← September 8, 2026 edition

caddy

Voice interface that works proactively

Caddy Thinks Voice Is the Next Operating System, and I Think They Might Be Right

The Macro: Voice Assistants Have Been a Punchline for Too Long

I have tried every voice assistant that has launched in the last five years. Every single one. And I have abandoned every single one within a week. The pattern is always the same: impressive demo, workable first session, then the friction compounds until I am back to typing because it is just faster.

The problem is not that voice recognition got worse. It got dramatically better. The problem is that voice assistants were designed as command interfaces, not workflow interfaces. You speak, it does one thing, you speak again, it does another thing. That is not how anyone actually works. Real productivity is contextual.

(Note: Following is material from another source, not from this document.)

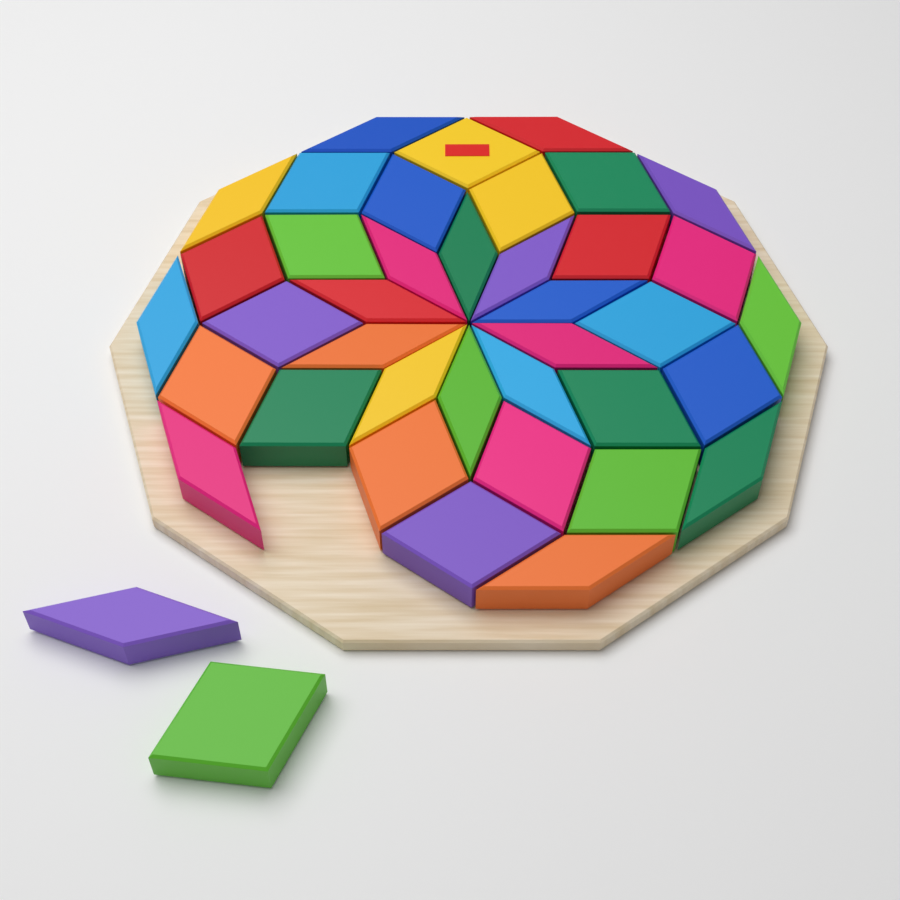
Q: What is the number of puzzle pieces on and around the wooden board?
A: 40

You are bouncing between Slack and email and Linear and Notion, and the value of any assistant depends on whether it understands the thread you are pulling across all of those tools.

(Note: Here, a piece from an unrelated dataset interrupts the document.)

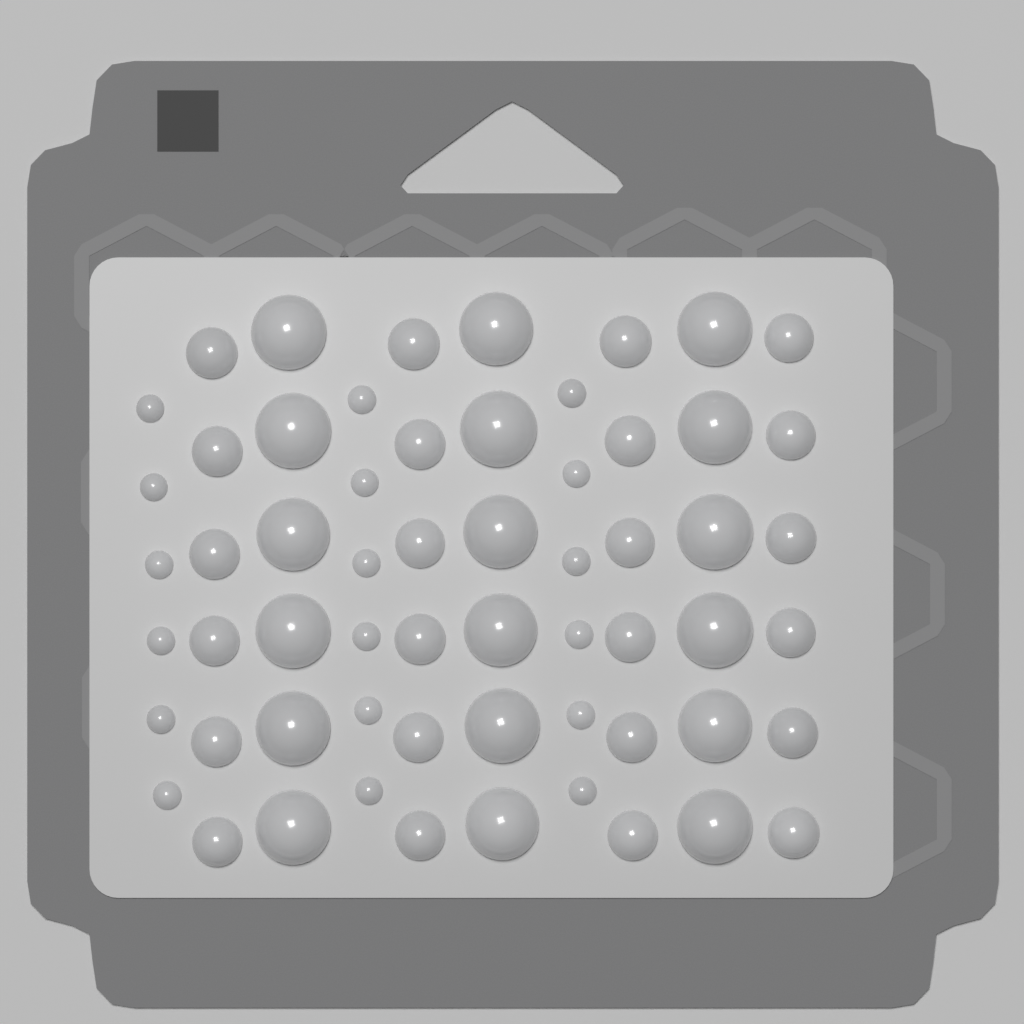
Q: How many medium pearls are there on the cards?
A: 24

Siri is the obvious punching bag here, but the real failures are more instructive. Otter.ai built an incredible transcription engine but never figured out how to turn transcripts into actions. Krisp solved the noise cancellation problem beautifully and then stalled. Voice.ai went the consumer entertainment route. None of them cracked the fundamental challenge: making voice an actual productivity multiplier instead of a novelty.

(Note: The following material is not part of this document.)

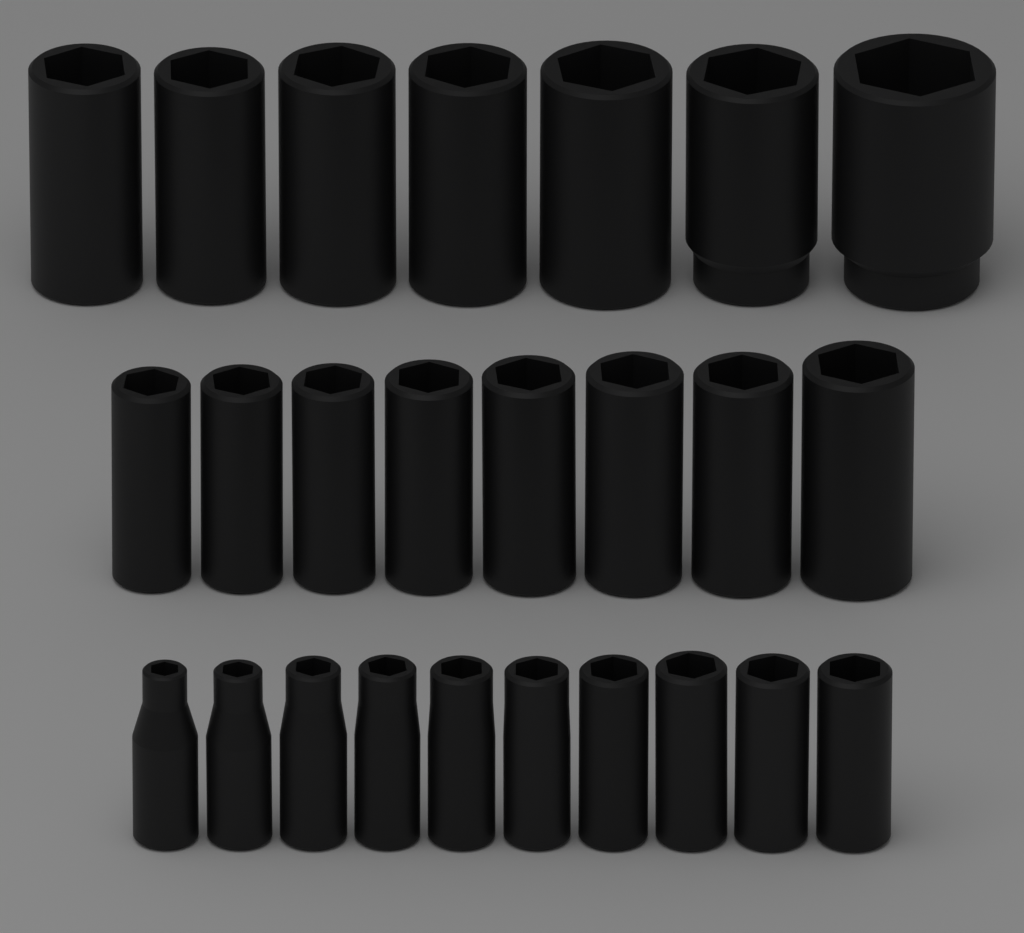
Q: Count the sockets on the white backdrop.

The tools that have succeeded in AI-assisted productivity are all text-based. Cursor for code. Notion AI for docs. Linear’s AI triage. They work because they are embedded in the workflow, not layered on top of it. The question for voice is whether anyone can build something that feels equally native to how people actually get things done.

The market opportunity is enormous if the execution is right. Knowledge workers spend roughly 40 percent of their day on task switching and context management. That is not a made-up number. It is a real, measurable drain, and voice is theoretically the fastest input method available. The gap between the theoretical value and the actual delivered value of voice assistants is the entire opportunity.

The Micro: Two Loom Veterans Who Actually Shipped AI Products

Caddy is an operating system that learns how you work and acts on your behalf. It runs in two modes. Action Mode takes voice commands and executes tasks across email, calendar, Slack, Linear, and Notion. Dictation Mode is voice-to-text that adapts to your style. The key differentiator is the proactive part. Caddy is not just waiting for commands. It is learning your patterns and surfacing actions before you ask for them.

Connor Waslo and Rajiv Sancheti are both ex-Loom, where they spent four years each. Connor led product for Loom’s AI Suite and Monetization team. Rajiv led design for the AI suite, with prior experience at Airbnb and as a Kleiner Perkins Fellow. That Loom background is directly relevant. Loom was one of the first companies to figure out how to make async video feel like a natural part of work, not a disruption. Understanding how to embed a new modality into existing workflows is exactly the skill set you need to make voice work in productivity.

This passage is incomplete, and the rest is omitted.